▼

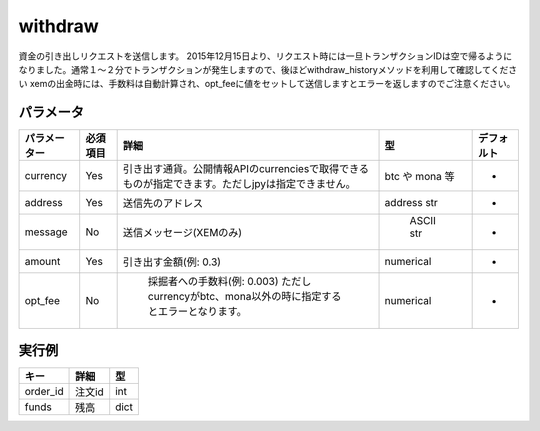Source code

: =============================
withdraw
=============================


資金の引き出しリクエストを送信します。
2015年12月15日より、リクエスト時には一旦トランザクションIDは空で帰るようになりました。通常１〜２分でトランザクションが発生しますので、後ほどwithdraw_historyメソッドを利用して確認してください
xemの出金時には、手数料は自動計算され、opt_feeに値をセットして送信しますとエラーを返しますのでご注意ください。


パラメータ
==============

.. csv-table::
   :header: "パラメーター", "必須項目", "詳細", "型", "デフォルト"

   "currency", "Yes", "引き出す通貨。公開情報APIのcurrenciesで取得できるものが指定できます。ただしjpyは指定できません。", "btc や mona 等", "-"
   "address", "Yes", "送信先のアドレス", "address str", "-"
   "message", "No", "送信メッセージ(XEMのみ)", "	ASCII str", "-"
   "amount", "Yes", "引き出す金額(例: 0.3)", "numerical", "-"
   "opt_fee", "No", "	採掘者への手数料(例: 0.003) ただしcurrencyがbtc、mona以外の時に指定するとエラーとなります。", "numerical", "-"


実行例
==============
.. code-block:: python
    {
      "success": 1,
      "return": {
          "txid":,
          "funds": {
              "jpy": 15320,
              "btc": 1.392,
              "xem": 100.2,
              "mona": 2600
          }
    }

.. csv-table::
   :header: "キー", "詳細", "型"

   "order_id", "注文id", "int"
   "funds", "残高", "dict"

▲

- [YOUR INSTRUCTIONS]: The answer consists of the lines above that include the word "header", each copied exactly.

- [ANSWER BOX]:
   :header: "パラメーター", "必須項目", "詳細", "型", "デフォルト"
   :header: "キー", "詳細", "型"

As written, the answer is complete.